> Extracted page text data

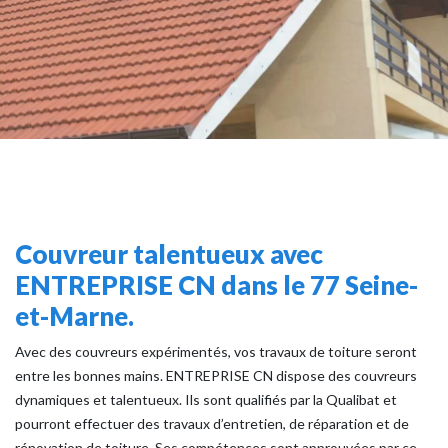
Couvreur talentueux avec
ENTREPRISE CN dans le 77 Seine-
et-Marne.
Avec des couvreurs expérimentés, vos travaux de toiture seront
entre les bonnes mains. ENTREPRISE CN dispose des couvreurs
dynamiques et talentueux. Ils sont qualifiés par la Qualibat et
pourront effectuer des travaux d’entretien, de réparation et de
rénovation de toiture. Ses compétences sont approuvées par ce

> WORK TO BE COMPLETED
Transcribe every entry word for word, but omit the pictures.

> RESULT
Couvreur talentueux avec
ENTREPRISE CN dans le 77 Seine-
et-Marne.
Avec des couvreurs expérimentés, vos travaux de toiture seront
entre les bonnes mains. ENTREPRISE CN dispose des couvreurs
dynamiques et talentueux. Ils sont qualifiés par la Qualibat et
pourront effectuer des travaux d’entretien, de réparation et de
rénovation de toiture. Ses compétences sont approuvées par ce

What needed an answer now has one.